▶ _YOUR ASSIGNMENT_
The answer should be a single number, the count of lines in this material that contain "implies".

▶ _SOURCE INFORMATION_
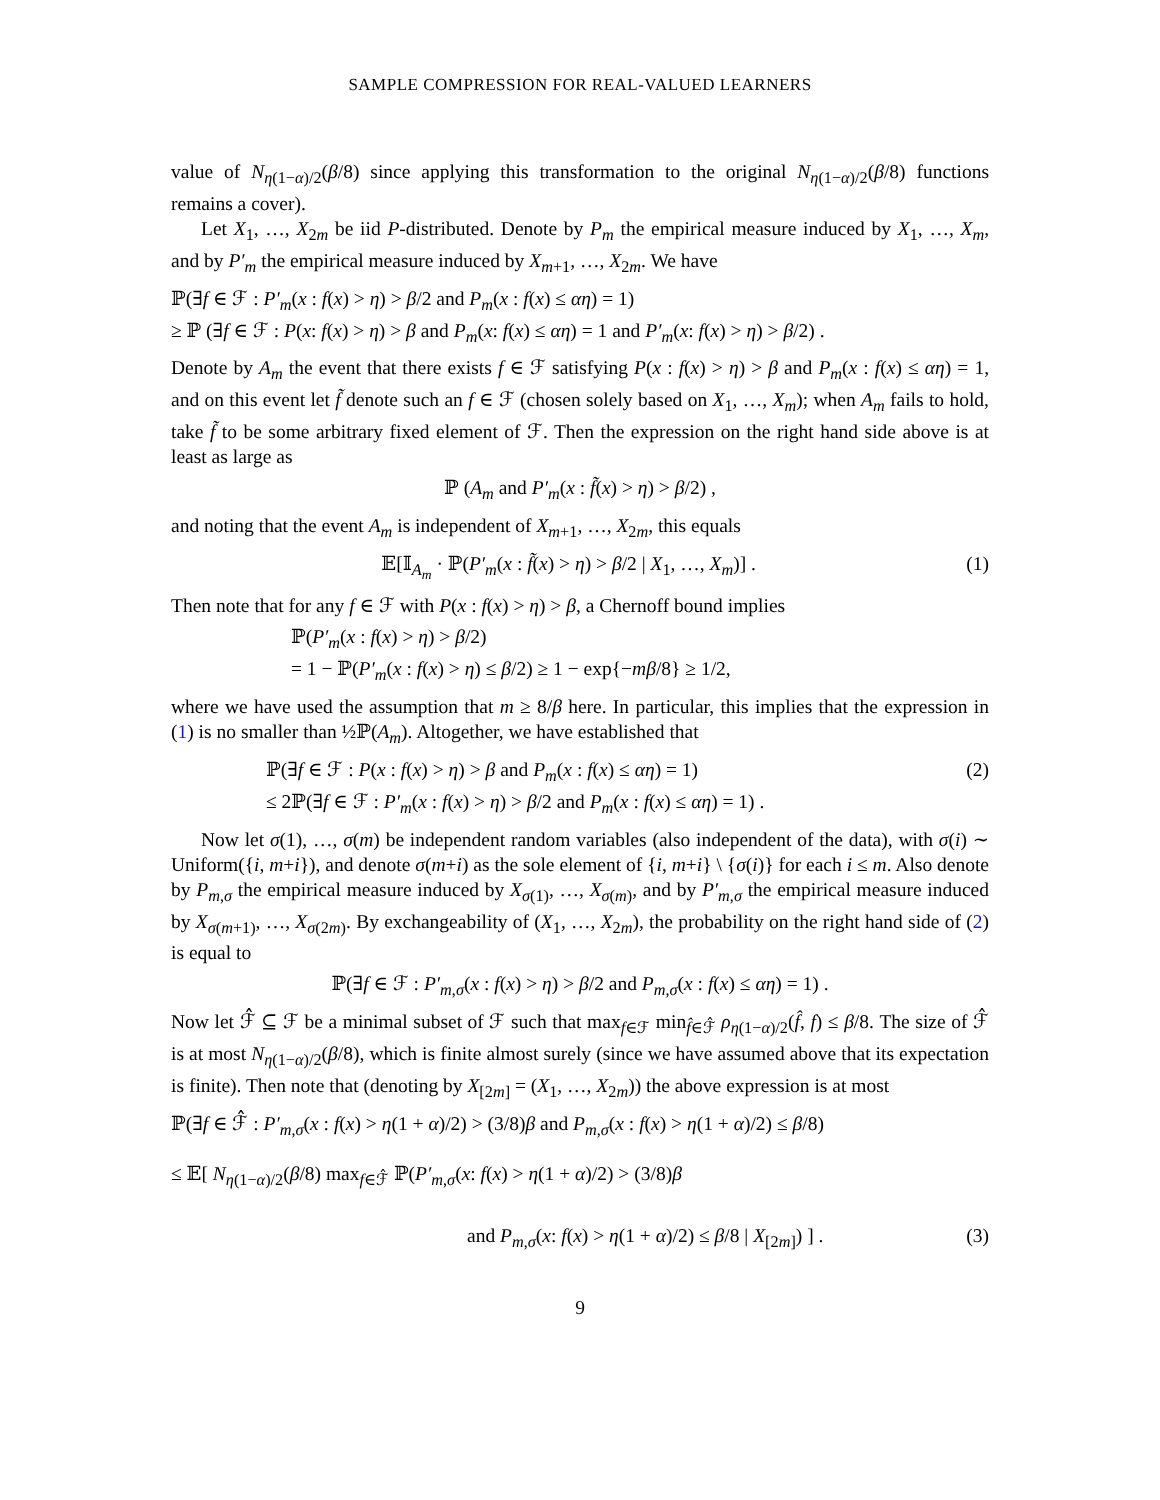SAMPLE COMPRESSION FOR REAL-VALUED LEARNERS
value of N<sub>η(1−α)/2</sub>(β/8) since applying this transformation to the original N<sub>η(1−α)/2</sub>(β/8) functions remains a cover).
Let X<sub>1</sub>, …, X<sub>2m</sub> be iid P-distributed. Denote by P<sub>m</sub> the empirical measure induced by X<sub>1</sub>, …, X<sub>m</sub>, and by P′<sub>m</sub> the empirical measure induced by X<sub>m+1</sub>, …, X<sub>2m</sub>. We have
ℙ(∃f ∈ ℱ : P′<sub>m</sub>(x : f(x) > η) > β/2 and P<sub>m</sub>(x : f(x) ≤ αη) = 1)
≥ ℙ (∃f ∈ ℱ : P(x: f(x) > η) > β and P<sub>m</sub>(x: f(x) ≤ αη) = 1 and P′<sub>m</sub>(x: f(x) > η) > β/2) .
Denote by A<sub>m</sub> the event that there exists f ∈ ℱ satisfying P(x : f(x) > η) > β and P<sub>m</sub>(x : f(x) ≤ αη) = 1, and on this event let f̃ denote such an f ∈ ℱ (chosen solely based on X<sub>1</sub>, …, X<sub>m</sub>); when A<sub>m</sub> fails to hold, take f̃ to be some arbitrary fixed element of ℱ. Then the expression on the right hand side above is at least as large as
ℙ (A<sub>m</sub> and P′<sub>m</sub>(x : f̃(x) > η) > β/2) ,
and noting that the event A<sub>m</sub> is independent of X<sub>m+1</sub>, …, X<sub>2m</sub>, this equals
(1) 𝔼[𝕀<sub>A<sub>m</sub></sub> · ℙ(P′<sub>m</sub>(x : f̃(x) > η) > β/2 | X<sub>1</sub>, …, X<sub>m</sub>)] .
Then note that for any f ∈ ℱ with P(x : f(x) > η) > β, a Chernoff bound implies
ℙ(P′<sub>m</sub>(x : f(x) > η) > β/2)
= 1 − ℙ(P′<sub>m</sub>(x : f(x) > η) ≤ β/2) ≥ 1 − exp{−mβ/8} ≥ 1/2,
where we have used the assumption that m ≥ 8/β here. In particular, this implies that the expression in (1) is no smaller than ½ℙ(A<sub>m</sub>). Altogether, we have established that
(2) ℙ(∃f ∈ ℱ : P(x : f(x) > η) > β and P<sub>m</sub>(x : f(x) ≤ αη) = 1)
≤ 2ℙ(∃f ∈ ℱ : P′<sub>m</sub>(x : f(x) > η) > β/2 and P<sub>m</sub>(x : f(x) ≤ αη) = 1) .
Now let σ(1), …, σ(m) be independent random variables (also independent of the data), with σ(i) ∼ Uniform({i, m+i}), and denote σ(m+i) as the sole element of {i, m+i} \ {σ(i)} for each i ≤ m. Also denote by P<sub>m,σ</sub> the empirical measure induced by X<sub>σ(1)</sub>, …, X<sub>σ(m)</sub>, and by P′<sub>m,σ</sub> the empirical measure induced by X<sub>σ(m+1)</sub>, …, X<sub>σ(2m)</sub>. By exchangeability of (X<sub>1</sub>, …, X<sub>2m</sub>), the probability on the right hand side of (2) is equal to
ℙ(∃f ∈ ℱ : P′<sub>m,σ</sub>(x : f(x) > η) > β/2 and P<sub>m,σ</sub>(x : f(x) ≤ αη) = 1) .
Now let ℱ̂ ⊆ ℱ be a minimal subset of ℱ such that max<sub>f∈ℱ</sub> min<sub>f̂∈ℱ̂</sub> ρ<sub>η(1−α)/2</sub>(f̂, f) ≤ β/8. The size of ℱ̂ is at most N<sub>η(1−α)/2</sub>(β/8), which is finite almost surely (since we have assumed above that its expectation is finite). Then note that (denoting by X<sub>[2m]</sub> = (X<sub>1</sub>, …, X<sub>2m</sub>)) the above expression is at most
ℙ(∃f ∈ ℱ̂ : P′<sub>m,σ</sub>(x : f(x) > η(1 + α)/2) > (3/8)β and P<sub>m,σ</sub>(x : f(x) > η(1 + α)/2) ≤ β/8)
≤ 𝔼[ N<sub>η(1−α)/2</sub>(β/8) max<sub>f∈ℱ̂</sub> ℙ(P′<sub>m,σ</sub>(x: f(x) > η(1 + α)/2) > (3/8)β
(3) and P<sub>m,σ</sub>(x: f(x) > η(1 + α)/2) ≤ β/8 | X<sub>[2m]</sub>) ] .
9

▶ _OUTPUT_
2